Gamache and John Colby, MSW, a clinical care manager at WestBridge, showed the NCAD session audience two videotaped interviews with WestBridge patients (“participants,” in the organization’s vernacular) who came to find 12-Step groups that bolstered their recovery. One individual mentioned that he usually didn’t discuss his co-occurring mental illness with others in his group for fear of not being accepted, and added that it was challenging to find a group that didn’t mind his aversion to prayer. But he said that Alcoholics Anonymous (AA) has directly helped him in dealing with his co-occurring mental illness, with respect to learning to live life on life’s terms.

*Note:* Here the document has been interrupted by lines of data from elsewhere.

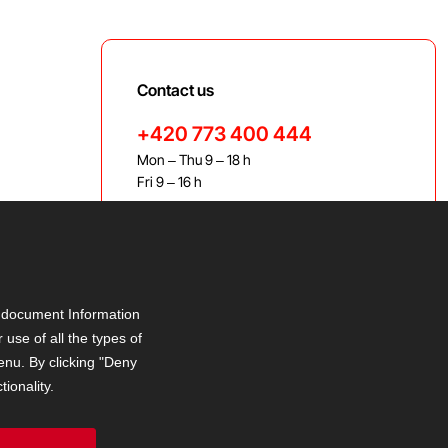
Contact us
+420 773 400 444
Mon – Thu 9 – 18 h
Fri 9 – 16 h
bravis@bravis.cz
r document Information
use of all the types of
menu. By clicking "Deny
ionality.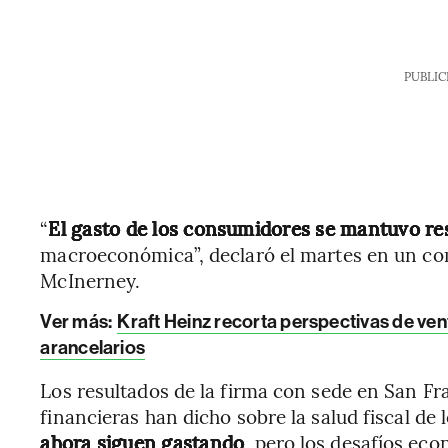
PUBLIC
“
El gasto de los consumidores se mantuvo re
macroeconómica”, declaró el martes en un co
McInerney.
Ver más:
Kraft Heinz recorta perspectivas de ve
arancelarios
Los resultados de la firma con sede en San Fr
financieras han dicho sobre la salud fiscal d
ahora siguen gastando
, pero los desafíos ec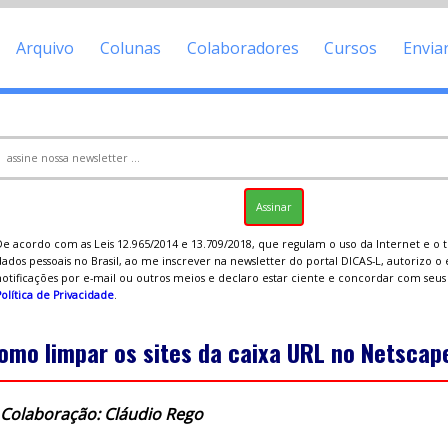
Arquivo
Colunas
Colaboradores
Cursos
Envia
De acordo com as Leis 12.965/2014 e 13.709/2018, que regulam o uso da Internet e o
ados pessoais no Brasil, ao me inscrever na newsletter do portal DICAS-L, autorizo o
notificações por e-mail ou outros meios e declaro estar ciente e concordar com seu
olítica de Privacidade
.
omo limpar os sites da caixa URL no Netscap
Colaboração: Cláudio Rego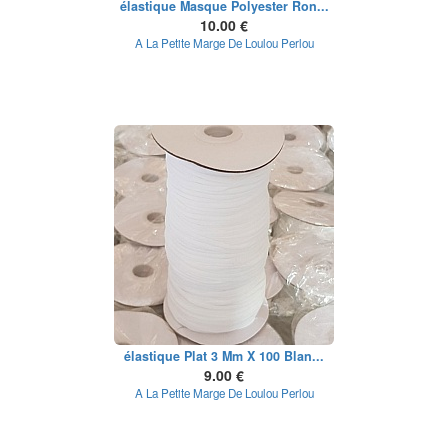
élastique Masque Polyester Ron...
10.00 €
A La Petite Marge De Loulou Perlou
élastique Plat 3 Mm X 100 Blan...
9.00 €
A La Petite Marge De Loulou Perlou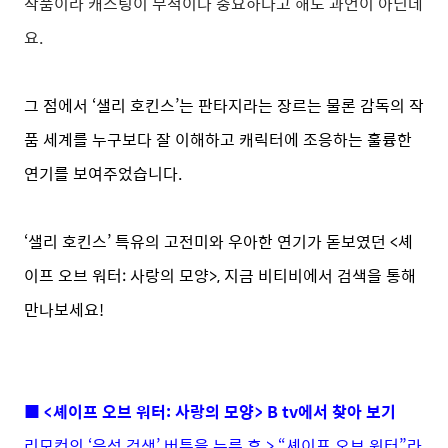
작품이라 캐스팅이 무척이나 중요하다고 해도 과언이 아닌데
요.
그 점에서 ‘샐리 호킨스’는 판타지라는 장르는 물론 감독의 작
품 세계를 누구보다 잘 이해하고 캐릭터에 조응하는 훌륭한
연기를 보여주었습니다.
‘샐리 호킨스’ 특유의 고전미와 우아한 연기가 돋보였던 <셰
이프 오브 워터: 사랑의 모양>, 지금 비티비에서 검색을 통해
만나보세요!
■ <셰이프 오브 워터: 사랑의 모양> B tv에서 찾아 보기
리모컨의 ‘음성 검색’ 버튼을 누른 후 > “셰이프 오브 워터”라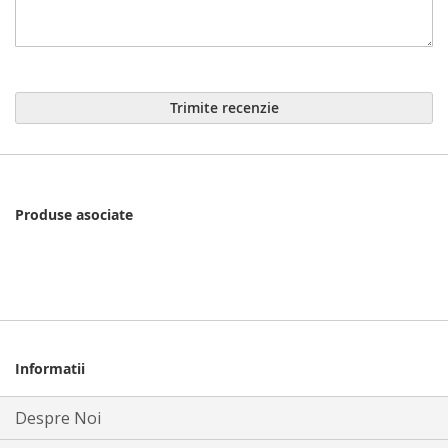
Trimite recenzie
Produse asociate
Informatii
Despre Noi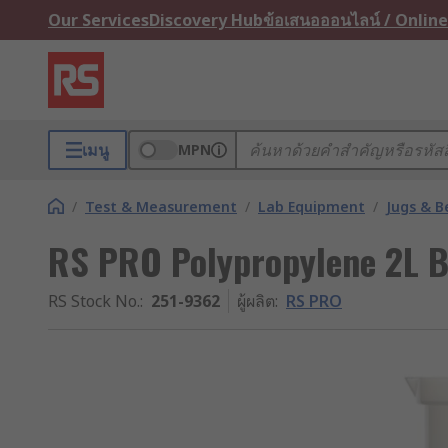
Our Services
Discovery Hub
ข้อเสนอออนไลน์ / Online
เมนู
MPN
/
Test & Measurement
/
Lab Equipment
/
Jugs & B
RS PRO Polypropylene 2L 
RS Stock No.
:
251-9362
ผู้ผลิต
:
RS PRO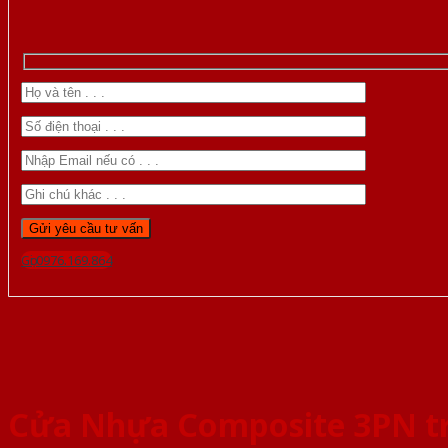
Gọi 0976.169.864
Cửa Nhựa Composite 3PN t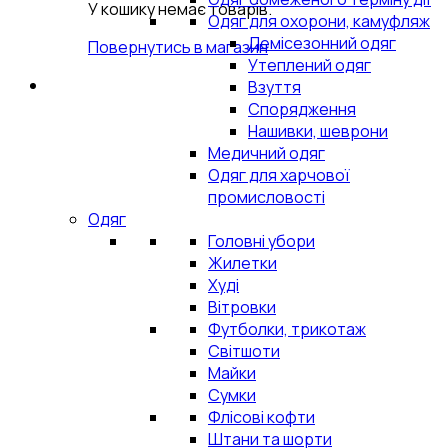
У кошику немає товарів.
Одяг для охорони, камуфляж
Демісезонний одяг
Повернутись в магазин
Утеплений одяг
Взуття
Спорядження
Нашивки, шеврони
Медичний одяг
Одяг для харчової
промисловості
Одяг
Головні убори
Жилетки
Худі
Вітровки
Футболки, трикотаж
Світшоти
Майки
Сумки
Флісові кофти
Штани та шорти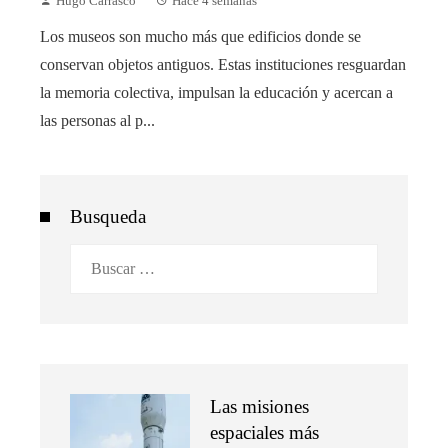
Hugo Carrasco
Hace 4 semanas
Los museos son mucho más que edificios donde se
conservan objetos antiguos. Estas instituciones resguardan
la memoria colectiva, impulsan la educación y acercan a
las personas al p...
Busqueda
Buscar:
Las misiones
espaciales más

Both the presenters and audience members wrestled with the practical application of the concept that “AA is not therapy and therapy is not AA.” Gamache related the story of a clinician he heard about who had told a mentally ill client that everything he needed to know about his illness could be found in sections of AA’s Big Book, only to have that client see his condition worsen and commit suicide shortly thereafter.

On the other side of the coin, one audience member expressed frustration that some 12-Step group members with mental illness will turn a recovery group into a therapy session by dwelling on problems of origin in the meeting discussion. “That’s not the place for that,” the audience participant said.

Clearly, bridges need to be built between the dual disorders treatment and 12-Step recovery communities. Gamache and Colby said WestBridge tries to achieve this in several ways, from its direct outreach to the local recovery community to its orientation of program staff and patients to 12-Step principles.

But the bottom line is that WestBridge staff will never mandate that a participant go to meetings. It sees this effort as an ongoing process for its seriously ill target population.